───── TEXTE FOURNI

Un grand juriste guinéen m’a dit un jour : « Si l’on crée une cour de répression d’enrichissement illicite Guinée, tous les Guinéens qui ont de près ou de loin touché à la chose publique, iront en prison. Et , on aura plus personne dans les bureaux de l’administration.» N’est-ce pas une réalité?
Sans prétendre donner une quelconque leçon, nous proposons ici quelques éléments de réflexion.
Ainsi donc, il faut oser le dire ! En Guinée, les vautours reviennent toujours rôder au tour des poulaillers qu’ils ont déjà vidés de leurs contenus sous le regard impuissant de la poule. On en est là. Hélas !! Kassory Fofana est le nouveau PM du gouvernement Alpha CONDE. Celui dont le détournement de fonds,, supposé ou réelle, a été qualifié de spectaculaire à un moment où bon nombre de Guinéens ne pouvaient imaginer qu’on puisse détourner autant d’argent et sortir du pays indemne. On parlait en 2004 d’une bagatelle de 274 milliards de francs guinéens dérobés des caisses de l’Etat par le ministre de l’Economie et des finances d’alors Ibrahima Kasory Fofana. ( en tout cas c’est ce qui se dit, ce n’est qu’une présomption). C’était le Jackpot sous l’ère Conté. Et, comme si cela ne suffisait pas, il revient plus fort qu’auparavant . N’est-ce pas déjà en pôle position pour succéder à Alpha Condé ?
Bizarrement, l’homme est apprécié par beaucoup de Guinéens. Peut être qu’on trouve normal de détourner des fonds en Guinée, malheureusement. Comme quoi ce sont les voleurs qui sont récompensés , adulés, reçus en fanfare partout où ils passent. Les travailleurs aux oubliettes ou qualifiés tout simplement de maudits.
Si certains politiques ont une popularité qui ne dit pas son nom aujourd’hui, je dirais aussi que c’est normal de s’accaparer des derniers publics au grand dam des citoyens. Pour y arriver, il faut juste concilier détournement de la chose publique et la politique.
Sans citer d’autres noms car la liste serait tout simplement kilométrique, ils sont déjà connus de tous, tous à la tête des partis politiques.
La loi nous interdit néanmoins de rendre un verdict, car nous n’avons pas la qualité de juger . Le principe de la présomption d’innocence voudrait qu’on s’abstienne de culpabiliser qui que se soit.

──────────

→ **TÂCHE À FAIRE 1**
Recopiez fidèlement, dans le texte sur Kassory Fofana, le passage qui va de « Sans citer d’autres » jusqu'à « que se soit. ».
→ **TÂCHE À FAIRE 2**
Répondez aux questions suivantes d'après le texte sur Kassory Fofana.
(a) Quelle somme aurait été dérobée des caisses de l'État en 2004 ?
(b) À la tête de quoi se trouvent tous ceux que le texte s'abstient de nommer ?
(c) Quel principe impose de s'abstenir de culpabiliser qui que ce soit ?
→ **TÂCHE À FAIRE 3**
Rédigez la suite du texte sur Kassory Fofana en partant de sa dernière phrase.

───── MATÉRIEL FOURNI

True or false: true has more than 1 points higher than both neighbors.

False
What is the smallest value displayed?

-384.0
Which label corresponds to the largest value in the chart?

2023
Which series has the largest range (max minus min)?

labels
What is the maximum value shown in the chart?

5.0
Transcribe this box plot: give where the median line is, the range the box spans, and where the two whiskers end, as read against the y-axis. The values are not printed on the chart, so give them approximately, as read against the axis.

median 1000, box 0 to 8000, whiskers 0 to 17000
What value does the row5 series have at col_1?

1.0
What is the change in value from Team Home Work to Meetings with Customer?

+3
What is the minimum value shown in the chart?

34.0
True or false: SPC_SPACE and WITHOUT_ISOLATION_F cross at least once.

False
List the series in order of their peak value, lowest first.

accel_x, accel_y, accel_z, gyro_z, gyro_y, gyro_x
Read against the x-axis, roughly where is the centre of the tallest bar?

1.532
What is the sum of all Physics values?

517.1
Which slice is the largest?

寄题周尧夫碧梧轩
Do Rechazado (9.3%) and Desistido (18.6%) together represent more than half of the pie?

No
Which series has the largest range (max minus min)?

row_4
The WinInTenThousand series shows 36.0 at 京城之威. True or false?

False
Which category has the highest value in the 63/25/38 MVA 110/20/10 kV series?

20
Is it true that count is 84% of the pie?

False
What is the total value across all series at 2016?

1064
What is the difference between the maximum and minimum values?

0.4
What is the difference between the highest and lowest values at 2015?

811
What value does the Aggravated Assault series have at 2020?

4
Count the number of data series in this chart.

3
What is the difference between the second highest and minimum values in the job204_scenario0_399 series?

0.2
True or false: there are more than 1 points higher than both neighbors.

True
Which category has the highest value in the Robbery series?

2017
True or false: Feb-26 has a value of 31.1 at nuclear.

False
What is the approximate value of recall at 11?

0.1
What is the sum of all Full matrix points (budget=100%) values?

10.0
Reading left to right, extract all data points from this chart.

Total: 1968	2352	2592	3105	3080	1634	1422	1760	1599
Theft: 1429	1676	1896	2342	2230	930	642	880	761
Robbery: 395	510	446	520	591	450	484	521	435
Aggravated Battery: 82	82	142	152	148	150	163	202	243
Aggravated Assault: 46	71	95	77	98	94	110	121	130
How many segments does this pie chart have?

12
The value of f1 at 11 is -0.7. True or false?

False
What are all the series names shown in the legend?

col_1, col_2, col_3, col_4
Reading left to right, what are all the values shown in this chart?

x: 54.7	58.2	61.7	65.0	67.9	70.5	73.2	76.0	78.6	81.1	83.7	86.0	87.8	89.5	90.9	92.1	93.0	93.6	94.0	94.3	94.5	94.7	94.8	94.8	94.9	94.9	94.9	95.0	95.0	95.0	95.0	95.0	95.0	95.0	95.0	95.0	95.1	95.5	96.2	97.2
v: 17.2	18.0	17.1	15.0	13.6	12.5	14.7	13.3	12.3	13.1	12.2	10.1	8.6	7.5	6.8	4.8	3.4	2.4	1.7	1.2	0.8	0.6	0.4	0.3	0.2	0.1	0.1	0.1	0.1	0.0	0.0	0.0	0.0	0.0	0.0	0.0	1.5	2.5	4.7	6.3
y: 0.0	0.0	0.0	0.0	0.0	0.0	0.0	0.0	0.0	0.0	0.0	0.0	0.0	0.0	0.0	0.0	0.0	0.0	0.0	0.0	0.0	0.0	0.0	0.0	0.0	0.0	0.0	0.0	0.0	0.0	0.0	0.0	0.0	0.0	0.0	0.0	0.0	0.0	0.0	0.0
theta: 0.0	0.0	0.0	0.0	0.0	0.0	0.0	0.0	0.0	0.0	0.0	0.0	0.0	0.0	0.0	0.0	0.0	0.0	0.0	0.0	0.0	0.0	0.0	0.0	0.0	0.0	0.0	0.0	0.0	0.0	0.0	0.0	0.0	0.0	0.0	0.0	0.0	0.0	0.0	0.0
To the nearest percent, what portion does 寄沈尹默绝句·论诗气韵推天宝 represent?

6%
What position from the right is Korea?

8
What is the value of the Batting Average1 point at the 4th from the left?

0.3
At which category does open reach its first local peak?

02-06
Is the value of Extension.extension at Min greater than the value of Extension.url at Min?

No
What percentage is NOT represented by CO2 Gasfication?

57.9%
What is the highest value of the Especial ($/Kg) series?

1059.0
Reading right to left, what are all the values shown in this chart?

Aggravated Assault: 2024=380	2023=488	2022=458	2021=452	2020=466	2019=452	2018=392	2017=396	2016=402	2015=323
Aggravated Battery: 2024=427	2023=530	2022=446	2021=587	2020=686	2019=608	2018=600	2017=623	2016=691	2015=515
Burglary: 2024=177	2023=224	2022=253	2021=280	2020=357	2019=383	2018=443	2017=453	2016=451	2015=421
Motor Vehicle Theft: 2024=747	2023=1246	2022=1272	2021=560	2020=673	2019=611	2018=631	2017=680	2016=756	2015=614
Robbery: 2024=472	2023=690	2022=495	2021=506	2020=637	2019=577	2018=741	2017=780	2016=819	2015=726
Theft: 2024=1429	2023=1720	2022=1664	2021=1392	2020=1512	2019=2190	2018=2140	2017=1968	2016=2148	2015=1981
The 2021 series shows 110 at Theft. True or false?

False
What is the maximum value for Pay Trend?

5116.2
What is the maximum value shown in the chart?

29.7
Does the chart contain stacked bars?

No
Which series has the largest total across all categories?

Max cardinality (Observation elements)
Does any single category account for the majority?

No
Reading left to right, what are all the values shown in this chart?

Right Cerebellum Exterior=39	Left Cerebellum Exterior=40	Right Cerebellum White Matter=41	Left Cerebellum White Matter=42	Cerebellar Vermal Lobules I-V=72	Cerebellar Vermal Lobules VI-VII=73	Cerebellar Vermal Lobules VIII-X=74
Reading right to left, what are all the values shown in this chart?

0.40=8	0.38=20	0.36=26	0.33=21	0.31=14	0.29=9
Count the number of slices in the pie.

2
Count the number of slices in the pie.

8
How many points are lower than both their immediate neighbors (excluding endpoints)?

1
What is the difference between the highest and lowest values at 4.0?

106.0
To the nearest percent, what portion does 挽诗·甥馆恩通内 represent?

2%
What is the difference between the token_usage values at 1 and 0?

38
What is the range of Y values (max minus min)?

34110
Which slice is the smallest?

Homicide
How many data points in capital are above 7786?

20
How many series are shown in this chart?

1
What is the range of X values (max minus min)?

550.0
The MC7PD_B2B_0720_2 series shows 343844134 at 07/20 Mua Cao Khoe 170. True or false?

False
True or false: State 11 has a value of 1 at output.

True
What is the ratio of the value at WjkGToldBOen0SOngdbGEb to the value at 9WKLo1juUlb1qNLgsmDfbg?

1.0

──────────

→ **RÉPONSE ATTENDUE 1**
Sans citer d’autres noms car la liste serait tout simplement kilométrique, ils sont déjà connus de tous, tous à la tête des partis politiques.
La loi nous interdit néanmoins de rendre un verdict, car nous n’avons pas la qualité de juger . Le principe de la présomption d’innocence voudrait qu’on s’abstienne de culpabiliser qui que se soit.

→ **RÉPONSE ATTENDUE 2**
(a) 274 milliards de francs guinéens.
(b) À la tête des partis politiques.
(c) Le principe de la présomption d'innocence.

→ **RÉPONSE ATTENDUE 3**
Puisque dans sa définition commune :« La présomption d’innocence signifie qu’un individu, même suspecté de la commission d’une infraction, ne peut être considéré comme coupable avant d’en avoir été jugé par un tribunal ». Malheureusement, en Guinée, il n’y a aucune volonté politique de dire qui a fait ou qui a pris quoi.
Et si l’on adoptait le modèle sénégalais. Celui consistant à créer une Cour de répression de l’Enrichissement Illicite en Guinée.
Pour rappel, la Cour de répression de l’enrichissement illicite (CREI), une juridiction spéciale sénégalaise, condamnait en 2015 Karim Wade, fils de l’ancien président Sénégalais Abdoulaye Wade, à une peine de six ans d’emprisonnement et à une amende de 138 milliards de francs CFA (209 millions d’euros).
Il était accusé d’avoir illégalement acquis 178 millions d’euros par le biais de montages financiers complexes du temps où il était conseiller puis ministre dans le gouvernement de son père.
Le domaine de compétence de cette cour a été limitativement et soigneusement circonscrit à l’article 163 bis de notre Code pénal sénégalais . En vertu de ce texte, la cour a compétence pour juger les personnes exécutant une mission d’intérêt général, notamment les titulaires d’une fonction gouvernementale : Premier ministre et les ministres soupçonnés d’enrichissement illicite.
Enrichissement illicite, qu’ est-ce que c’est?
L’article 776 du code pénal guinéen dispose selon ces termes «L’enrichissement de tout titulaire d’un mandat public électif ou d’une fonction gouvernementale, de tout magistrat, agent civil ou militaire de l’Etat, ou d’une collectivité publique, d’une personne revêtue d’un mandat public, d’un dépositaire public ou officier public ou ministériel…est puni d’un emprisonnement de 3 à 10 ans et d’une amende au moins égale au montant de l’enrichissement et pouvant être porté au double de ce montant. Le délit d’enrichissement illicite est constitué lorsque, sur simple mise en demeure, une des personnes désignées ci-dessus, se trouve dans l’impossibilité de justifier l’origine licite des ressources qui lui permettent d’être en possession d’un patrimoine ou de mener un train de vie sans rapport avec ses revenus légaux»
C’est une infraction assez atypique dans sa constitution, car il suffit que la personne soupçonnée d’enrichissement ne soit pas en mesure de prouver l’origine licite de son patrimoine ou de son train de vie, pour que l’infraction soit constituée.
En de termes beaucoup plus simples, l’enrichissement illicite suppose une infraction de base ayant permis de s’enrichir illégalement. Ainsi, c’est à la réponse non justificative de la licéité du patrimoine que devrait se constituer alors le délit d’enrichissement illicite.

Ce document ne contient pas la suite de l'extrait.